Avocat en logement indécent et insalubre
Moisissures qui reviennent, chauffage qui ne chauffe pas, installation électrique dangereuse, ventilation absente : un logement qui rend malade ou met en danger n'est pas une fatalité contractuelle. Entre l'indécence (qui relève du juge du bail) et l'insalubrité (qui relève des pouvoirs publics), les voies d'action diffèrent — et se cumulent souvent. Le cabinet MH Avocats maîtrise les deux registres, judiciaire et administratif : c'est précisément la double culture du cabinet.
Logement indécent : contraindre le bailleur
Le bailleur doit délivrer un logement décent — critères de surface, d'équipement, de performance énergétique désormais — et l'entretenir. Devant le juge des contentieux de la protection, le locataire peut obtenir la condamnation du bailleur à exécuter les travaux sous astreinte, la réduction du loyer, des dommages et intérêts, et dans certains cas la consignation des loyers. La preuve se prépare : photographies datées, échanges écrits, rapports (opérateurs habitat, CAF), constats.

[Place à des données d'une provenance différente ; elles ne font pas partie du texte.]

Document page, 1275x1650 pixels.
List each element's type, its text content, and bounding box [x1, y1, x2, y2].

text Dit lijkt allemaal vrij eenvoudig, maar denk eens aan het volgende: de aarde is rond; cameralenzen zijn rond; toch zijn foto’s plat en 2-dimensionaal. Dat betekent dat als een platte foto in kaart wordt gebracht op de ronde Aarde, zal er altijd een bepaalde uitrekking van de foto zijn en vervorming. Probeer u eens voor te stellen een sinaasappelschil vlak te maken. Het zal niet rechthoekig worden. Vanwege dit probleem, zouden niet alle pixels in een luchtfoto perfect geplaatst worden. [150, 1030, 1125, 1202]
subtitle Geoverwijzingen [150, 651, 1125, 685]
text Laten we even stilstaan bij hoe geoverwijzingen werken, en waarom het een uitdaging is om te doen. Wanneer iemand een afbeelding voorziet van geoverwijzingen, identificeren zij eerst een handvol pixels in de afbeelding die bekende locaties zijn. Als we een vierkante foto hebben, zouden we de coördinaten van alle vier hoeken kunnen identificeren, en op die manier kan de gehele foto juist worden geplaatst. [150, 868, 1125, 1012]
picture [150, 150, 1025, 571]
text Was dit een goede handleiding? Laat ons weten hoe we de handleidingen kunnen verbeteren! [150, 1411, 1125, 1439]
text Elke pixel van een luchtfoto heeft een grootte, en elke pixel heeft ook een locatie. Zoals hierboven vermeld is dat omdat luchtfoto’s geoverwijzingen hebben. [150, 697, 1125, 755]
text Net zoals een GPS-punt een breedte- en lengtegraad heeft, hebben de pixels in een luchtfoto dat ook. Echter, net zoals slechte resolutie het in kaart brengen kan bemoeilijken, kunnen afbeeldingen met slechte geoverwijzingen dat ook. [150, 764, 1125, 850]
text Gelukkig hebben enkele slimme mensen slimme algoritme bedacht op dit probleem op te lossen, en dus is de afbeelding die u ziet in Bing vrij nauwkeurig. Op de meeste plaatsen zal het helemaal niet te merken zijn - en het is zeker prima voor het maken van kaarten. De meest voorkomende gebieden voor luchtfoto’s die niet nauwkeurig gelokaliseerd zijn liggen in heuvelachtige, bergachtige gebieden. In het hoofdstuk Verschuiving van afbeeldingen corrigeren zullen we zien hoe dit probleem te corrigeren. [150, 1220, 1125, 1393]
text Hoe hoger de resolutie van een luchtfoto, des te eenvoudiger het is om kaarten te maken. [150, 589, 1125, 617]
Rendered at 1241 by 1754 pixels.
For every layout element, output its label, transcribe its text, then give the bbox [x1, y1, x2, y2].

Insalubrité et péril : quand l'administration s'en mêle
Lorsque le logement présente un danger pour la santé ou la sécurité, le maire ou le préfet peut prendre un arrêté de mise en sécurité ou de traitement de l'insalubrité : travaux imposés, interdiction d'habiter, suspension de plein droit du loyer, obligations de relogement ou d'hébergement à la charge du propriétaire. Le cabinet accompagne les occupants dans le déclenchement et le suivi de ces procédures — et défend aussi les propriétaires visés par des arrêtés infondés ou disproportionnés, un contentieux administratif que nous pratiquons nativement en droit public [→ pilier Droit public].
Bailleurs : prévenir plutôt que subir
Pour les propriétaires de bonne foi, nous auditons l'état locatif, organisons la mise en conformité et gérons les rapports avec les services d'hygiène — car un signalement mal géré devient vite un arrêté, avec ses lourdes conséquences financières.